[The problem]: All records below must be written out exactly, with the pictures excluded.

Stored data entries

■ ■ ■ ■

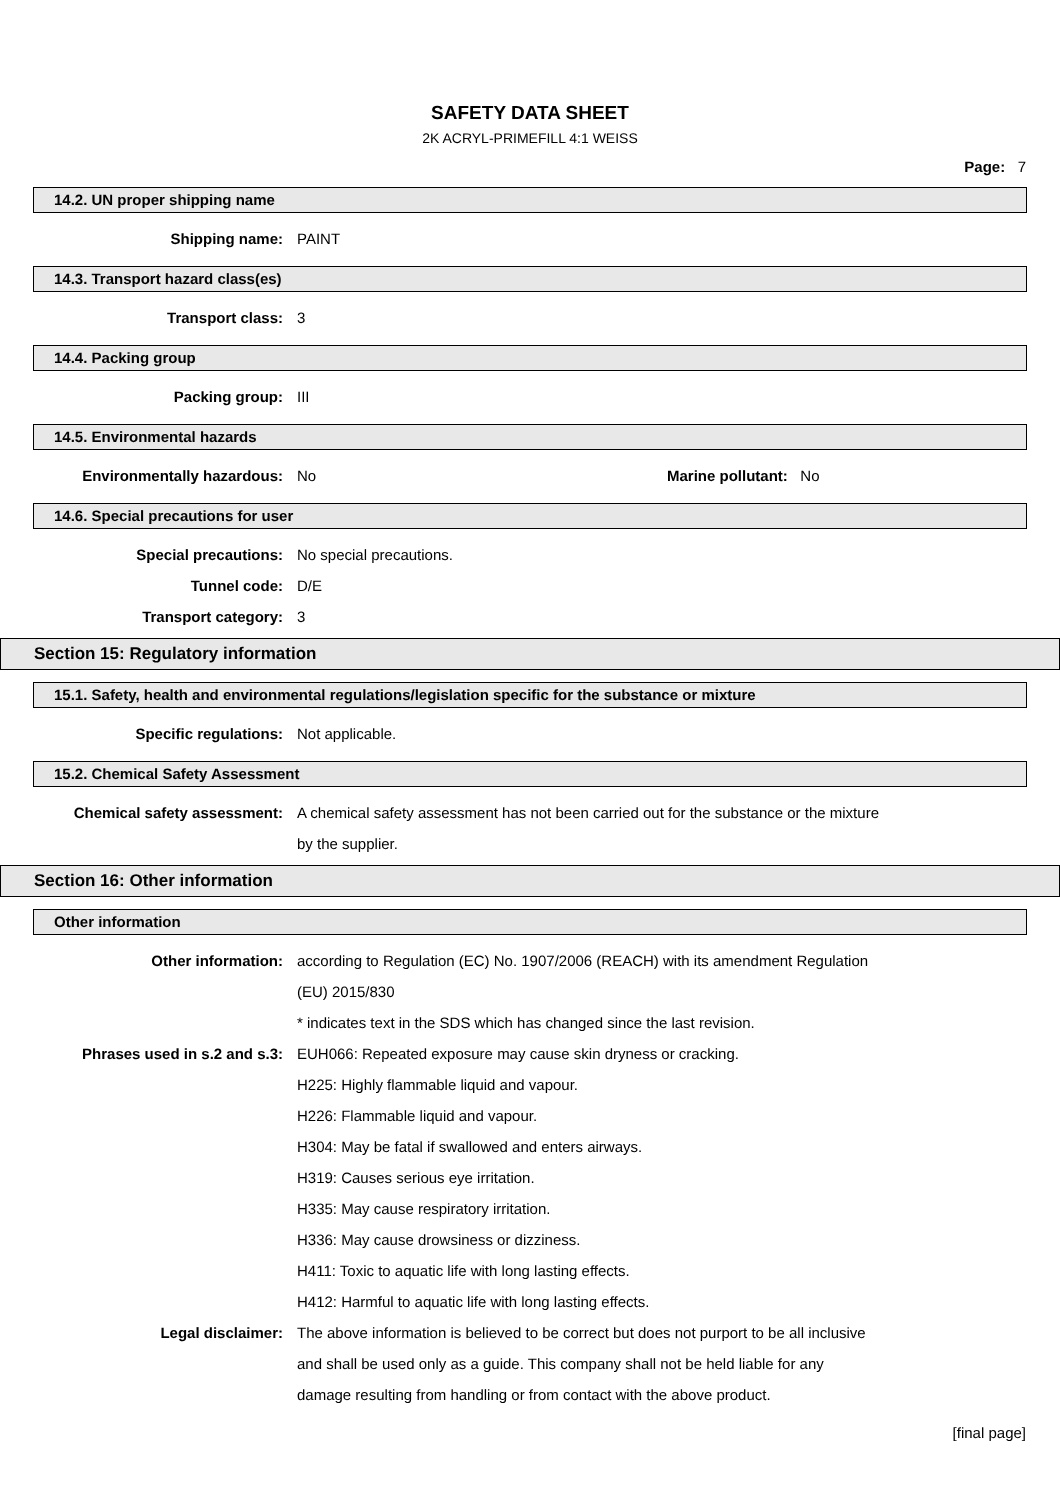SAFETY DATA SHEET
2K ACRYL-PRIMEFILL 4:1 WEISS
Page: 7
14.2. UN proper shipping name
Shipping name: PAINT
14.3. Transport hazard class(es)
Transport class: 3
14.4. Packing group
Packing group: III
14.5. Environmental hazards
Environmentally hazardous: No Marine pollutant: No
14.6. Special precautions for user
Special precautions: No special precautions.
Tunnel code: D/E
Transport category: 3
Section 15: Regulatory information
15.1. Safety, health and environmental regulations/legislation specific for the substance or mixture
Specific regulations: Not applicable.
15.2. Chemical Safety Assessment
Chemical safety assessment: A chemical safety assessment has not been carried out for the substance or the mixture
by the supplier.
Section 16: Other information
Other information
Other information: according to Regulation (EC) No. 1907/2006 (REACH) with its amendment Regulation
(EU) 2015/830
* indicates text in the SDS which has changed since the last revision.
Phrases used in s.2 and s.3: EUH066: Repeated exposure may cause skin dryness or cracking.
H225: Highly flammable liquid and vapour.
H226: Flammable liquid and vapour.
H304: May be fatal if swallowed and enters airways.
H319: Causes serious eye irritation.
H335: May cause respiratory irritation.
H336: May cause drowsiness or dizziness.
H411: Toxic to aquatic life with long lasting effects.
H412: Harmful to aquatic life with long lasting effects.
Legal disclaimer: The above information is believed to be correct but does not purport to be all inclusive
and shall be used only as a guide. This company shall not be held liable for any
damage resulting from handling or from contact with the above product.
[final page]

■ ■ ■ ■

[Exercise response]:
SAFETY DATA SHEET
2K ACRYL-PRIMEFILL 4:1 WEISS
Page: 7
14.2. UN proper shipping name
Shipping name: PAINT
14.3. Transport hazard class(es)
Transport class: 3
14.4. Packing group
Packing group: III
14.5. Environmental hazards
Environmentally hazardous: No Marine pollutant: No
14.6. Special precautions for user
Special precautions: No special precautions.
Tunnel code: D/E
Transport category: 3
Section 15: Regulatory information
15.1. Safety, health and environmental regulations/legislation specific for the substance or mixture
Specific regulations: Not applicable.
15.2. Chemical Safety Assessment
Chemical safety assessment: A chemical safety assessment has not been carried out for the substance or the mixture
by the supplier.
Section 16: Other information
Other information
Other information: according to Regulation (EC) No. 1907/2006 (REACH) with its amendment Regulation
(EU) 2015/830
* indicates text in the SDS which has changed since the last revision.
Phrases used in s.2 and s.3: EUH066: Repeated exposure may cause skin dryness or cracking.
H225: Highly flammable liquid and vapour.
H226: Flammable liquid and vapour.
H304: May be fatal if swallowed and enters airways.
H319: Causes serious eye irritation.
H335: May cause respiratory irritation.
H336: May cause drowsiness or dizziness.
H411: Toxic to aquatic life with long lasting effects.
H412: Harmful to aquatic life with long lasting effects.
Legal disclaimer: The above information is believed to be correct but does not purport to be all inclusive
and shall be used only as a guide. This company shall not be held liable for any
damage resulting from handling or from contact with the above product.
[final page]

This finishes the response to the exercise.